James wanted to know exactly how big. My daughter again pondered his question carefully before replying: ‘It’s got an upstairs’. As a child brought up in a London flat until recently, she presumably regards any house with more than a single storey as impressive. Soon they moved on to discussing how many bedrooms each of their homes boasts. ‘One,’ reported Alexia. And just as I was waiting for James to ask whether she felt the country-property market had peaked, and how much she thought we had made on our house since buying it, a shout from the kitchen for lunchtime brought their exchange to a premature close.

My wife and I have had our fill of the bullies from the local planning authority over the past two years, and my heart sank soon after we got back from the holiday when she told me that, while I was out on an errand, a woman from the council had dropped by our house to inspect ‘some repairs to a shed’. The woman didn’t know which ‘shed’ or where she was supposed to be looking, but told my wife vaguely before she drove off that she would be back in a couple of months to complete the inspection.
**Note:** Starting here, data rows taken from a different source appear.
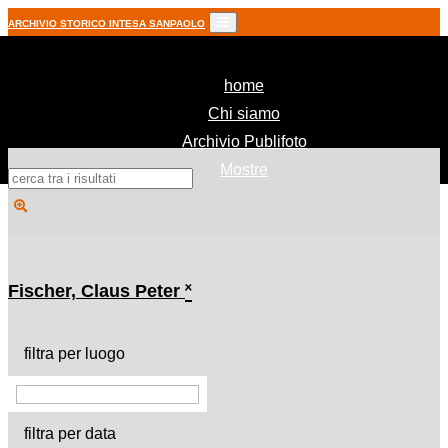
ARCHIVIO STORICO INTESA SANPAOLO
(current)
home
Chi siamo
Archivio Publifoto
Mostre
Fischer, Claus Peter
˟
filtra per luogo
filtra per data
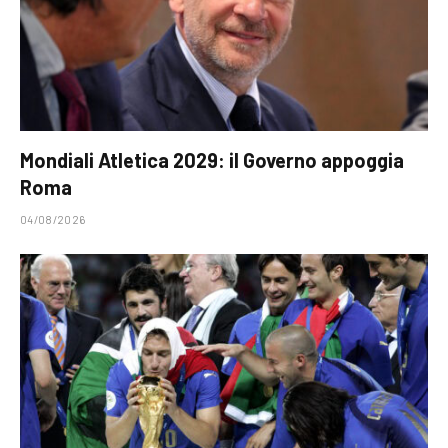
Mondiali Atletica 2029: il Governo appoggia
Roma
04/08/2026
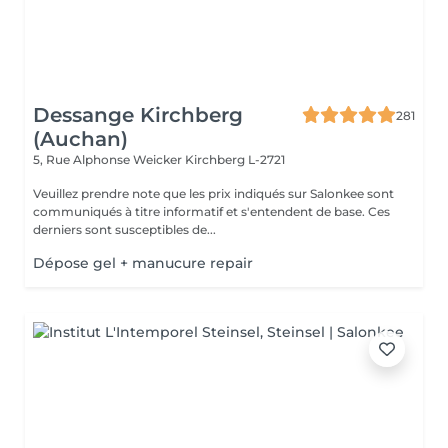
Dessange Kirchberg
281
(Auchan)
5, Rue Alphonse Weicker
Kirchberg L-2721
Veuillez prendre note que les prix indiqués sur Salonkee sont
communiqués à titre informatif et s'entendent de base. Ces
derniers sont susceptibles de...
Dépose gel + manucure repair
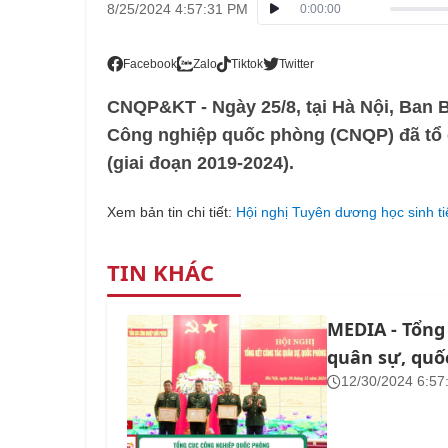
8/25/2024 4:57:31 PM
0:00:00
Facebook
Zalo
Tiktok
Twitter
CNQP&KT - Ngày 25/8, tại Hà Nội, Ban B
Công nghiệp quốc phòng (CNQP) đã tổ 
(giai đoạn 2019-2024).
Xem bản tin chi tiết:
Hội nghị Tuyên dương học sinh t
TIN KHÁC
MEDIA - Tổng
quân sự, quố
12/30/2024 6:57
Mysteriously, she didn’t leave her name or any details of her department.

I am hoping to wrap up the restoration of our dovecote/cart shed within the next month or two, so having this sort of uncertainty dangling over our heads like Damocles’s pointy sword makes me feel very uneasy. So I asked our project manager to ring the council and find out what is worrying them. He spoke to each department in turn enforcement, building inspection, and planning but they all denied having sent an officer. Moreover, they assured him they had no concerns whatsoever about our project. ‘Call the police urgently,’ they advised.

Having been plagued by council inspectors who only caused us unnecessary trouble, it seems now we have a phantom one on our hands bent on mischief. If we succeed in completing the dovecote/cart shed conversion on schedule despite this hitch, we will soon be wondering what to tackle next. The obvious project is the piggery, an acre or so of concrete sties, sagging asbestos-clad sheds and dangerous wooden feed towers. We are not at all sure what to do with this ghastly mess, however.

So to help us with ideas, we have started a competition that all our overnight guests are obliged to enter. They must suggest a solution, no matter how crazy in fact, mundane suggestions such as converting the piggery into stables or grassing the lot over are not permitted and thus far proposals include a mushroom farm, a drive-in cinema, a roller disco and a paint-ball war zone. Could we be sitting on a gold mine?